Explanation / Answer
a) If X(w) is fourier transform of x(t),
then,X(w)*exp(-jwa) is fourier transform of x(t-a).
Let Y(w) be the fourier transform of d(x(t))/dt .
Therefore Y(w) = lim a->0 *( X(w) - X(w)* exp(-jwa) ) / a.
Y(w) = X(w)*( 1- exp(-jwa) ) / a . -(1)
using taylor series expansion, exp(x) = 1 + x + x^2/2 ....... ;
thus, lim x-> 0 ,( 1-exp(x) ) = -x .
Using the same in equation (1),Y(w) = X(w) * -1*(-jwa) / a = X(w) * jw .
b) Here Y(w) =( X(w)* exp(-jw(-a)) - X(w) )/a (fourier transform of x(t+a ) is X(w)*exp(-jw*(-a))
= X(w) * (exp(jwa)-1)/a = X(w)*jw .
c) since sin(a*t) is differential of -cos(a*t) / a ,therefore
fourier( sin(a*t) ) = -(1/a)*jw*pi*(delta(w+a) + delta(w-a) )

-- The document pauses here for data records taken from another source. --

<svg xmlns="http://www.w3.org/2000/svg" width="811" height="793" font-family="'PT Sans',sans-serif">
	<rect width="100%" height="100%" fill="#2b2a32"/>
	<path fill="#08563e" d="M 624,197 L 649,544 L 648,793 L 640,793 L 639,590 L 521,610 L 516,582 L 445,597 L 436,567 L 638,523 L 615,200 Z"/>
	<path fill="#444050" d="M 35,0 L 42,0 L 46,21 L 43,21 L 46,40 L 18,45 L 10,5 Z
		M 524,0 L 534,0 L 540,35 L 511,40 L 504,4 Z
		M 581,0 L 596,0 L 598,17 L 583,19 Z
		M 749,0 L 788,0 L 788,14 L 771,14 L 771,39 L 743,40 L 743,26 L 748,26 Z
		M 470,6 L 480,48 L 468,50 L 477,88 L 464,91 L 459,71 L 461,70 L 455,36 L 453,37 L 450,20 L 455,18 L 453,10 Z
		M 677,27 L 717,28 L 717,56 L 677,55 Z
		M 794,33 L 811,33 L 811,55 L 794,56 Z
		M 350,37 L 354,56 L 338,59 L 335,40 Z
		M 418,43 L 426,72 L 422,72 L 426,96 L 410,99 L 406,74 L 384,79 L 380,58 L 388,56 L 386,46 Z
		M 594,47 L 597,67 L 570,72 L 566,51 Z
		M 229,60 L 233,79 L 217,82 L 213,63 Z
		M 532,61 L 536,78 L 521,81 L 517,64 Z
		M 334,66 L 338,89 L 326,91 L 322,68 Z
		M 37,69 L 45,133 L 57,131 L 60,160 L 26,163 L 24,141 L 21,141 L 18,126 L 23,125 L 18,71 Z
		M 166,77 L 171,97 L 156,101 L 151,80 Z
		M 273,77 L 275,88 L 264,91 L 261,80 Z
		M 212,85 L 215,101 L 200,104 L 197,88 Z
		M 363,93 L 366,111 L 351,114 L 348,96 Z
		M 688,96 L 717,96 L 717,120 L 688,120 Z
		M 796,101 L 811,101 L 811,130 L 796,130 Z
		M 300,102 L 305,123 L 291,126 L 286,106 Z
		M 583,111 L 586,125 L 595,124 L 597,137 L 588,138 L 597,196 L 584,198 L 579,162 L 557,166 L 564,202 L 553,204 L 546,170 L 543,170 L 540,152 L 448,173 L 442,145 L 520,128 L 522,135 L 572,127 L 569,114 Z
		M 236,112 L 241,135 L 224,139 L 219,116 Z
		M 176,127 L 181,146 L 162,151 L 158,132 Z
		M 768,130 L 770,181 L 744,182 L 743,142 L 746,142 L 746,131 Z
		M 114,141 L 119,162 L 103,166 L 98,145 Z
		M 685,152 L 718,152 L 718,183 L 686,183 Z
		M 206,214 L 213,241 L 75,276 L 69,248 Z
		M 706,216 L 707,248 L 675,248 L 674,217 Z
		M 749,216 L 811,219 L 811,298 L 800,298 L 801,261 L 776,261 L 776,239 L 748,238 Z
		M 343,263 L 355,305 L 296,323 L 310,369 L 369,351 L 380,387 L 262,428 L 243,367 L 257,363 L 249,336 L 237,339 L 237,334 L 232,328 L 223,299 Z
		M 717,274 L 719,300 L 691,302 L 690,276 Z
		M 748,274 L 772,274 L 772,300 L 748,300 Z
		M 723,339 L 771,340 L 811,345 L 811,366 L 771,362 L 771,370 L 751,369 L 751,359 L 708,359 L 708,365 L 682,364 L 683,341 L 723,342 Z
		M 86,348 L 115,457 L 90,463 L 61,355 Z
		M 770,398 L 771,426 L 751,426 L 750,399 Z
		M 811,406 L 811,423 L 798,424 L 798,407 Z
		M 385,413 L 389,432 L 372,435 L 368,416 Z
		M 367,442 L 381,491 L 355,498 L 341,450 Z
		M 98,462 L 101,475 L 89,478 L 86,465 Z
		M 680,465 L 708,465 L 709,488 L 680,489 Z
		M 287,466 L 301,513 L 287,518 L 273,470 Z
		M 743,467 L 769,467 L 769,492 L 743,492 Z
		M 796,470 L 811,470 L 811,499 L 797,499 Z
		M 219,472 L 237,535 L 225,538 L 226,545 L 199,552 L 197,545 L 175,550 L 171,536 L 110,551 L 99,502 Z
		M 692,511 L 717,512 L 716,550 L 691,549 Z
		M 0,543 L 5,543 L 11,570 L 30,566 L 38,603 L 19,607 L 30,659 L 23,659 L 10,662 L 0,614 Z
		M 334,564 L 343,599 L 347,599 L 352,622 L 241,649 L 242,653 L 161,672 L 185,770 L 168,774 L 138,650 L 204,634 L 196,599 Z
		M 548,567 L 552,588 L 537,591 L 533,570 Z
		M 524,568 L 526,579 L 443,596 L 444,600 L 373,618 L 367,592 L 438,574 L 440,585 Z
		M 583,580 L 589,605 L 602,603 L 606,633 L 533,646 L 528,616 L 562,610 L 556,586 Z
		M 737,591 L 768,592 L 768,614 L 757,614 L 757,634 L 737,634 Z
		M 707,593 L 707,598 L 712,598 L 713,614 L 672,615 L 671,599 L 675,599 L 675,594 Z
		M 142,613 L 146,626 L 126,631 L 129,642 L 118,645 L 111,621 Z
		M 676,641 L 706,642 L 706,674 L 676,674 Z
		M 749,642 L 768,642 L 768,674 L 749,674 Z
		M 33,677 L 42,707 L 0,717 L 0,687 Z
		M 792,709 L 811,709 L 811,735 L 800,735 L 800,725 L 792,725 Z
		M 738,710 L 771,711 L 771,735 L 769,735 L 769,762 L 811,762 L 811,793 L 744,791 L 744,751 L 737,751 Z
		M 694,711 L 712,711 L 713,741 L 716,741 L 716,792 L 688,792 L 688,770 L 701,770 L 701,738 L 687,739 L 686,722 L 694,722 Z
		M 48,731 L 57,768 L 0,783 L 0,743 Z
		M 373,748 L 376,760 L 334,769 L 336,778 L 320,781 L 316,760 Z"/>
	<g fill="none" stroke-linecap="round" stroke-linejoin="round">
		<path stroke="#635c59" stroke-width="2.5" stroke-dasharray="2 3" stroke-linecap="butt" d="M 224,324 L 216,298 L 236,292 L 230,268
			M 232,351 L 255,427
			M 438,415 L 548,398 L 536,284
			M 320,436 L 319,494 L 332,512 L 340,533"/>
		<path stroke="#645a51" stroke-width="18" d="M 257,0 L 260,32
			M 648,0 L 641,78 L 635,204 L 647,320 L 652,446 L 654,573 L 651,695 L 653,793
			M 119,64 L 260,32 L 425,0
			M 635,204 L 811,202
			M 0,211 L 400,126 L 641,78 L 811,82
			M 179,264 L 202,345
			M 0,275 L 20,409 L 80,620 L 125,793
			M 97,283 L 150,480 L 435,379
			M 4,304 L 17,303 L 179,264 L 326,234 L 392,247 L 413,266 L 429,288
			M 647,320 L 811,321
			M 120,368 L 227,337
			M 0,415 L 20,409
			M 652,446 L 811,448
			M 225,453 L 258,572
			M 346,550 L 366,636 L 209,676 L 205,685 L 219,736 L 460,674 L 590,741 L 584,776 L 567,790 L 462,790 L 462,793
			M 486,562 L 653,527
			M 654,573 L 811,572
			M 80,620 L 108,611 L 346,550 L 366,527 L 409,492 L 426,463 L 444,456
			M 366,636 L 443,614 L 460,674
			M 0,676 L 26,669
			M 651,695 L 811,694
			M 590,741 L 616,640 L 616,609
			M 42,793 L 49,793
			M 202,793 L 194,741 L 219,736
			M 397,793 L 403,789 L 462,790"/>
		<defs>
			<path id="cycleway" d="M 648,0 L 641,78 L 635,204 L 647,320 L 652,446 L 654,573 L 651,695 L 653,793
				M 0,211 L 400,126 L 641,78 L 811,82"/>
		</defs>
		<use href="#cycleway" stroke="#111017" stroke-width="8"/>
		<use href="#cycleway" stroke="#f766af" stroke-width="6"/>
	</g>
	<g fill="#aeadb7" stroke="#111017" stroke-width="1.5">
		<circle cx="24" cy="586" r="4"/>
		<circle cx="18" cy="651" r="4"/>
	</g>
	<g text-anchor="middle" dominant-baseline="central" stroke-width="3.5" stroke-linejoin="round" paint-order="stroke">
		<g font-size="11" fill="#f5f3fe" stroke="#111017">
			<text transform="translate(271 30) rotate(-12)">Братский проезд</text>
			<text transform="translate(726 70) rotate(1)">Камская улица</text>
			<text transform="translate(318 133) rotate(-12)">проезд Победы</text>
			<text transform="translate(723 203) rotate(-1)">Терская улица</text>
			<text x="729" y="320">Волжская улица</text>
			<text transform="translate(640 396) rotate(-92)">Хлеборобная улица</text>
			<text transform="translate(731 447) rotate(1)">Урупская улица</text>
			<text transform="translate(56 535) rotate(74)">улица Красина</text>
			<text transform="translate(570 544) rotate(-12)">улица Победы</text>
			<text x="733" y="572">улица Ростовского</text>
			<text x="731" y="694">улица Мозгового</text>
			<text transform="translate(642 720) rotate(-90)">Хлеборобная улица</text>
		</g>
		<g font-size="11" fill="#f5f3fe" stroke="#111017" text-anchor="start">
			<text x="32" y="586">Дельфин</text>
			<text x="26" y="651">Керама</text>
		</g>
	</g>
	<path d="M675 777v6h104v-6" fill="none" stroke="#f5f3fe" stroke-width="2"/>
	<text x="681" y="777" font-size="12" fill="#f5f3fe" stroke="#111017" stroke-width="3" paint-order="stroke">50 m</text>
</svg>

= - (1/a)*pi*j*(w*delta(w+a) + w*delta(w-a))
w*delta(w-a) = a*delta(w-a) and w*delta(w+a) = -a*delta(w+a) (this is due to the fact that delta(w-a) is only non zero at a)
thus fourier( sin(a*t) ) = j*pi*(delta(w+a) - delta(w-a) )